DATA IN THIS EXERCISE below:
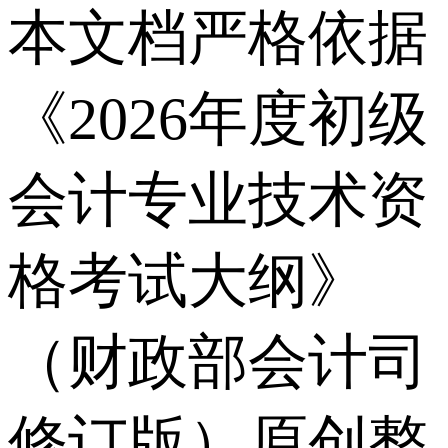
本文档严格依据
《2026年度初级
会计专业技术资
格考试大纲》
（财政部会计司
修订版）原创整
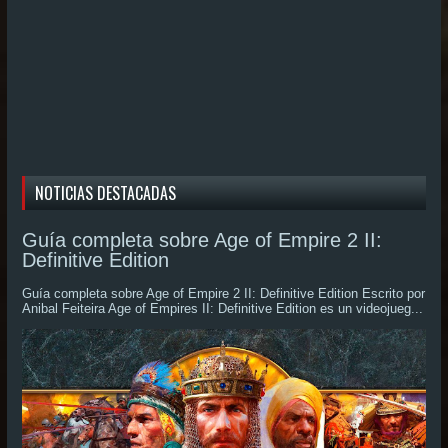
NOTICIAS DESTACADAS
Guía completa sobre Age of Empire 2 II:
Definitive Edition
Guía completa sobre Age of Empire 2 II: Definitive Edition Escrito por
Anibal Feiteira Age of Empires II: Definitive Edition es un videojueg...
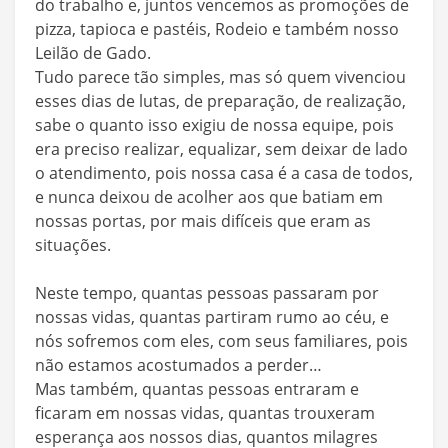
do trabalho e, juntos vencemos as promoções de
pizza, tapioca e pastéis, Rodeio e também nosso
Leilão de Gado.
Tudo parece tão simples, mas só quem vivenciou
esses dias de lutas, de preparação, de realização,
sabe o quanto isso exigiu de nossa equipe, pois
era preciso realizar, equalizar, sem deixar de lado
o atendimento, pois nossa casa é a casa de todos,
e nunca deixou de acolher aos que batiam em
nossas portas, por mais difíceis que eram as
situações.
Neste tempo, quantas pessoas passaram por
nossas vidas, quantas partiram rumo ao céu, e
nós sofremos com eles, com seus familiares, pois
não estamos acostumados a perder…
Mas também, quantas pessoas entraram e
ficaram em nossas vidas, quantas trouxeram
esperança aos nossos dias, quantos milagres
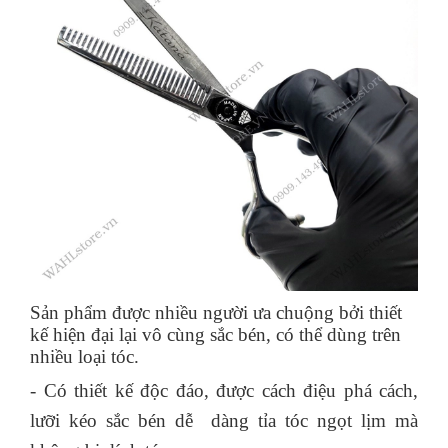
Sản phẩm được nhiều người ưa chuộng bởi thiết
kế hiện đại lại vô cùng sắc bén, có thể dùng trên
nhiều loại tóc.
- Có thiết kế độc đáo, được cách điệu phá cách,
lưỡi kéo sắc bén dễ dàng tỉa tóc ngọt lịm mà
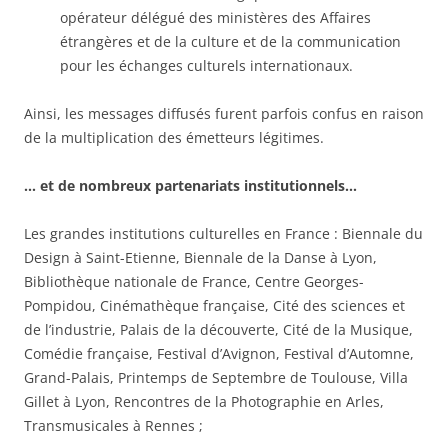
opérateur délégué des ministères des Affaires
étrangères et de la culture et de la communication
pour les échanges culturels internationaux.
Ainsi, les messages diffusés furent parfois confus en raison
de la multiplication des émetteurs légitimes.
… et de nombreux partenariats institutionnels…
Les grandes institutions culturelles en France : Biennale du
Design à Saint-Etienne, Biennale de la Danse à Lyon,
Bibliothèque nationale de France, Centre Georges-
Pompidou, Cinémathèque française, Cité des sciences et
de l’industrie, Palais de la découverte, Cité de la Musique,
Comédie française, Festival d’Avignon, Festival d’Automne,
Grand-Palais, Printemps de Septembre de Toulouse, Villa
Gillet à Lyon, Rencontres de la Photographie en Arles,
Transmusicales à Rennes ;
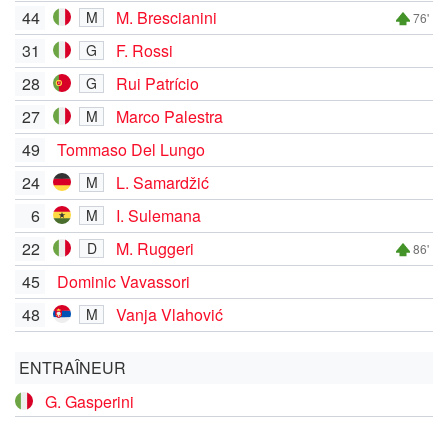
44
M. Brescianini
M
76'
31
F. Rossi
G
28
Rui Patrício
G
27
Marco Palestra
M
49
Tommaso Del Lungo
24
L. Samardžić
M
6
I. Sulemana
M
22
M. Ruggeri
D
86'
45
Dominic Vavassori
48
Vanja Vlahović
M
ENTRAÎNEUR
G. Gasperini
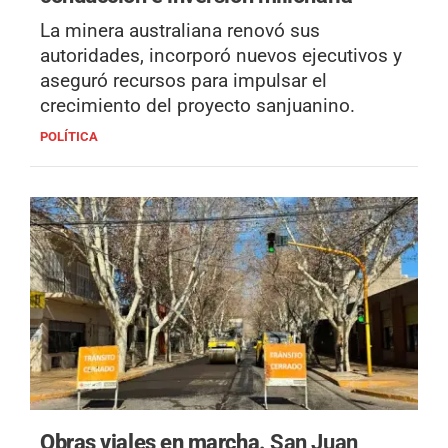
La minera australiana renovó sus
autoridades, incorporó nuevos ejecutivos y
aseguró recursos para impulsar el
crecimiento del proyecto sanjuanino.
POLÍTICA
Obras viales en marcha.
San Juan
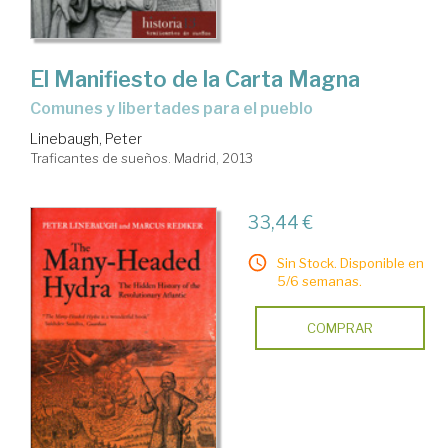
El Manifiesto de la Carta Magna
comunes y libertades para el pueblo
Linebaugh, Peter
Traficantes de sueños. Madrid, 2013
33,44 €
Sin Stock. Disponible en
5/6 semanas.
COMPRAR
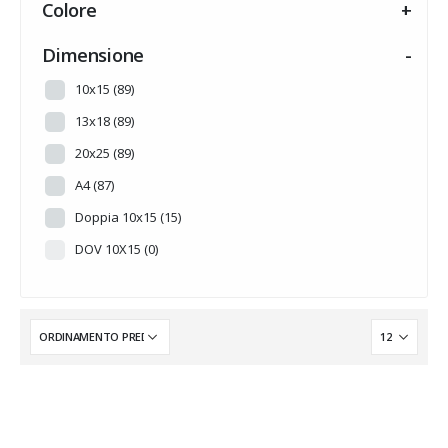
Colore
+
HALLOWEEN
(0)
INTARSI A TEMA
(14)
Dimensione
-
MADREPERLA
(0)
10x15
(89)
MUSICA
(0)
13x18
(89)
NOVITA'
(0)
20x25
(89)
PERSONALIZZABILE
(0)
A4
(87)
PRONTA CONSEGNA
(0)
Doppia 10x15
(15)
Senza categoria
(6)
DOV 10X15
(0)
SUMMER
(0)
TRADIZIONE
(0)
WEDDING
(0)
WINTER
(0)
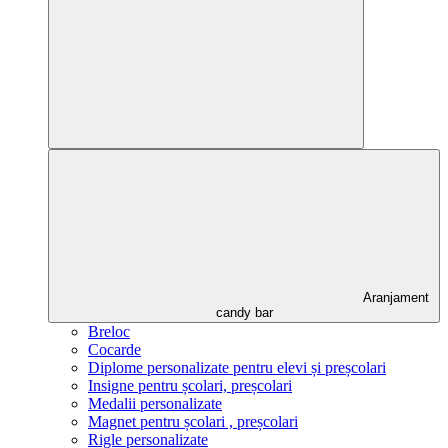
Aranjament
candy bar
Breloc
Cocarde
Diplome personalizate pentru elevi și preșcolari
Insigne pentru școlari, preșcolari
Medalii personalizate
Magnet pentru școlari , preșcolari
Rigle personalizate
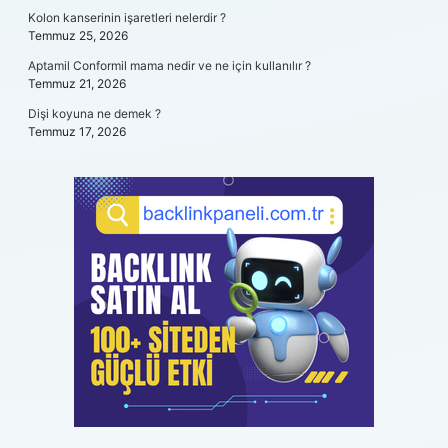
Kolon kanserinin işaretleri nelerdir ?
Temmuz 25, 2026
Aptamil Conformil mama nedir ve ne için kullanılır ?
Temmuz 21, 2026
Dişi koyuna ne demek ?
Temmuz 17, 2026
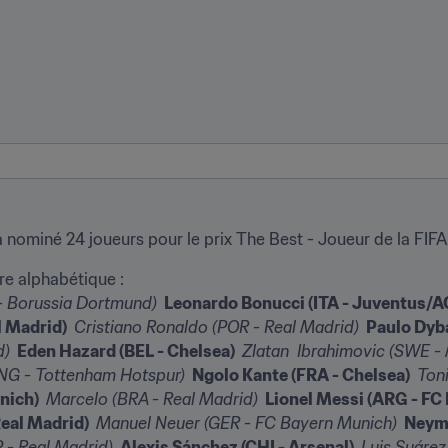
a nominé 24 joueurs pour le prix The Best - Joueur de la FIFA
- Borussia Dortmund) 
 Leonardo Bonucci (ITA - Juventus/AC
l Madrid) 
 Cristiano Ronaldo (POR - Real Madrid) 
 Paulo Dyb
) 
 Eden Hazard (BEL - Chelsea) 
 Zlatan  Ibrahimovic (SWE -
ENG - Tottenham Hotspur) 
 Ngolo Kante (FRA - Chelsea) 
 Ton
nich) 
 Marcelo (BRA - Real Madrid) 
 Lionel Messi (ARG - FC 
eal Madrid) 
 Manuel Neuer (GER - FC Bayern Munich) 
 Neym
 - Real Madrid) 
 Alexis Sánchez (CHI - Arsenal) 
 Luis Suárez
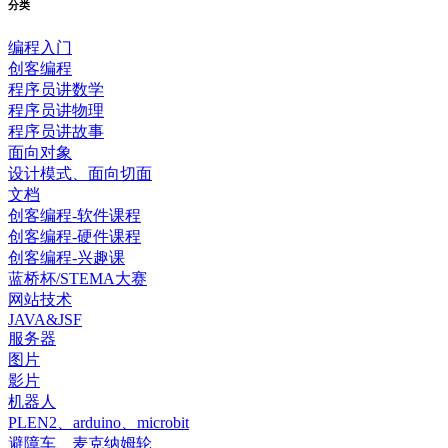
分类
编程入门
创客编程
程序员讲数学
程序员讲物理
程序员讲故事
面向对象
设计模式、面向切面
文档
创客编程-软件课程
创客编程-硬件课程
创客编程-兴趣课
蓝桥杯/STEMA大赛
网站技术
JAVA&JSF
服务器
图片
影片
机器人
PLEN2、arduino、microbit
避障车、麦克纳姆轮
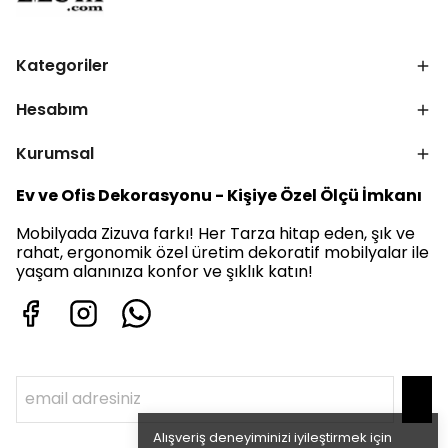
Kategoriler
Hesabım
Kurumsal
Ev ve Ofis Dekorasyonu - Kişiye Özel Ölçü İmkanı
Mobilyada Zizuva farkı! Her Tarza hitap eden, şık ve
rahat, ergonomik özel üretim dekoratif mobilyalar ile
yaşam alanınıza konfor ve şıklık katın!
Alışveriş deneyiminizi iyileştirmek için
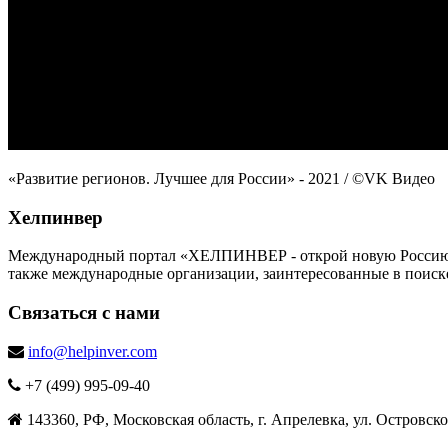
«Развитие регионов. Лучшее для России» - 2021
/ ©VK Видео
Хелпинвер
Международный портал «ХЕЛПИНВЕР - открой новую Россию!» -
также международные организации, заинтересованные в поиск
Связаться с нами
info@helpinver.com
+7 (499) 995-09-40
143360, РФ, Московская область, г. Апрелевка, ул. Островског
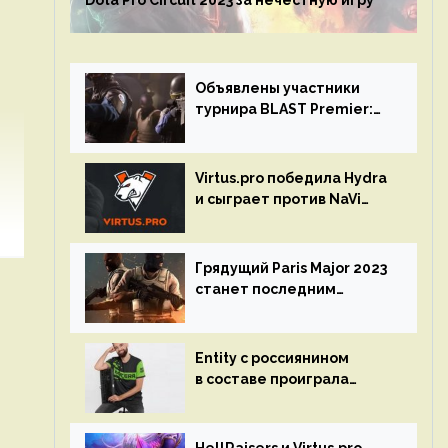
Dota Pro Circuit 2023 за нечестную игру
Объявлены участники
турнира BLAST Premier:
Spring Final 2023 по CS:GO
Virtus.pro победила Hydra
и сыграет против NaVi
на турнире Dota Pro
Circuit
Грядущий Paris Major 2023
станет последним
мейджор-турниром по CS
GO
Entity с россиянином
в составе проиграла
Team Liquid на Dota Pro
Circuit 2023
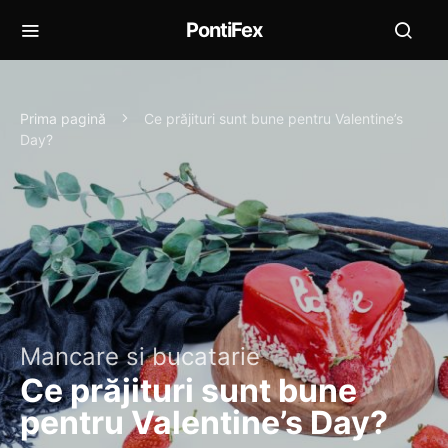
PontiFex
Prima pagină
Ce prăjituri sunt bune pentru Valentine’s
Day?
Mancare si bucatarie
Ce prăjituri sunt bune
pentru Valentine’s Day?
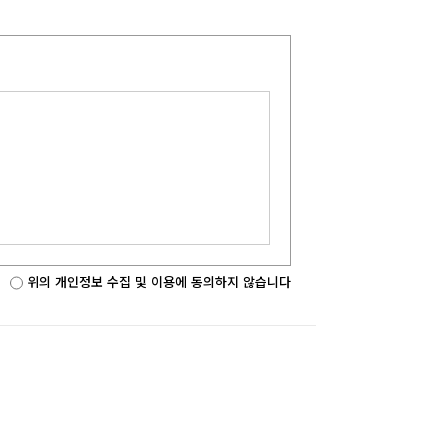
위의 개인정보 수집 및 이용에 동의하지 않습니다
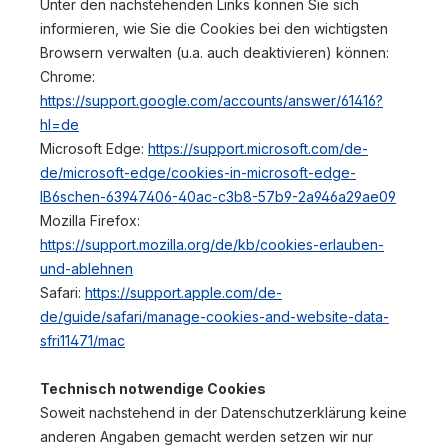
Unter den nachstehenden Links können Sie sich
informieren, wie Sie die Cookies bei den wichtigsten
Browsern verwalten (u.a. auch deaktivieren) können:
Chrome:
https://support.google.com/accounts/answer/61416?
hl=de
Microsoft Edge:
https://support.microsoft.com/de-
de/microsoft-edge/cookies-in-microsoft-edge-
lB6schen-63947406-40ac-c3b8-57b9-2a946a29ae09
Mozilla Firefox:
https://support.mozilla.org/de/kb/cookies-erlauben-
und-ablehnen
Safari:
https://support.apple.com/de-
de/guide/safari/manage-cookies-and-website-data-
sfri11471/mac
Technisch notwendige Cookies
Soweit nachstehend in der Datenschutzerklärung keine
anderen Angaben gemacht werden setzen wir nur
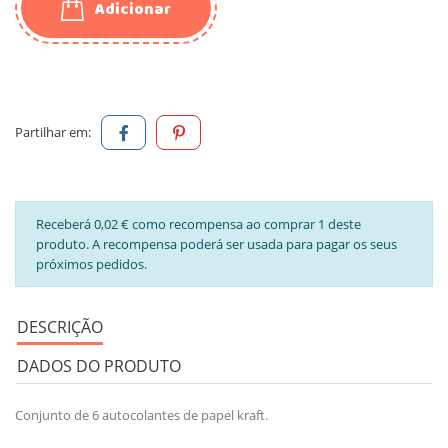
Adicionar
Partilhar em:
Receberá 0,02 € como recompensa ao comprar 1 deste
produto. A recompensa poderá ser usada para pagar os seus
próximos pedidos.
DESCRIÇÃO
DADOS DO PRODUTO
Conjunto de 6 autocolantes de papel kraft.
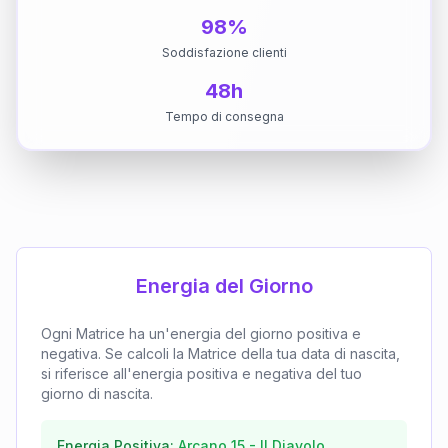
98%
Soddisfazione clienti
48h
Tempo di consegna
Energia del Giorno
Ogni Matrice ha un'energia del giorno positiva e
negativa. Se calcoli la Matrice della tua data di nascita,
si riferisce all'energia positiva e negativa del tuo
giorno di nascita.
Energia Positiva:
Arcano
15
-
Il Diavolo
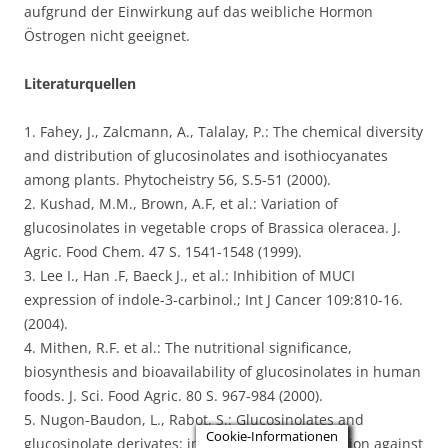
aufgrund der Einwirkung auf das weibliche Hormon
Östrogen nicht geeignet.
Literaturquellen
1. Fahey, J., Zalcmann, A., Talalay, P.: The chemical diversity
and distribution of glucosinolates and isothiocyanates
among plants. Phytocheistry 56, S.5-51 (2000).
2. Kushad, M.M., Brown, A.F, et al.: Variation of
glucosinolates in vegetable crops of Brassica oleracea. J.
Agric. Food Chem. 47 S. 1541-1548 (1999).
3. Lee I., Han .F, Baeck J., et al.: Inhibition of MUCI
expression of indole-3-carbinol.; Int J Cancer 109:810-16.
(2004).
4. Mithen, R.F. et al.: The nutritional significance,
biosynthesis and bioavailability of glucosinolates in human
foods. J. Sci. Food Agric. 80 S. 967-984 (2000).
5. Nugon-Baudon, L., Rabot, S.: Glucosinolates and
Cookie-Informationen
glucosinolate derivates: implications for protec-tion against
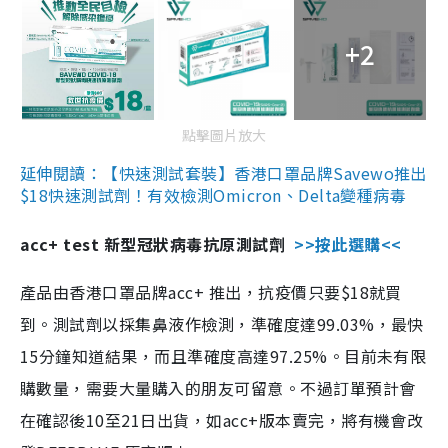
+2
點擊圖片放大
延伸閱讀：【快速測試套裝】香港口罩品牌Savewo推出
$18快速測試劑！有效檢測Omicron、Delta變種病毒
acc+ test 新型冠狀病毒抗原測試劑
>>按此選購<<
產品由香港口罩品牌acc+ 推出，抗疫價只要$18就買
到。測試劑以採集鼻液作檢測，準確度達99.03%，最快
15分鐘知道結果，而且準確度高達97.25%。目前未有限
購數量，需要大量購入的朋友可留意。不過訂單預計會
在確認後10至21日出貨，如acc+版本賣完，將有機會改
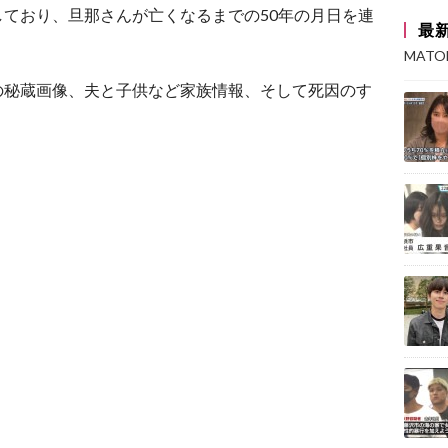
ており、旦那さんが亡くなるまでの50年の月日を連
最
MAT
の秘蔵画像、夫と子供など家族情報、そして死因のす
End of DATA IN THIS EXERCISE.
- _WORK ORDER_
Which lines in the data above hold the string "bune"? Show each one.

- _EXERCISE SOLUTION_
Ce prăjituri sunt bune pentru Valentine’s
Ce prăjituri sunt bune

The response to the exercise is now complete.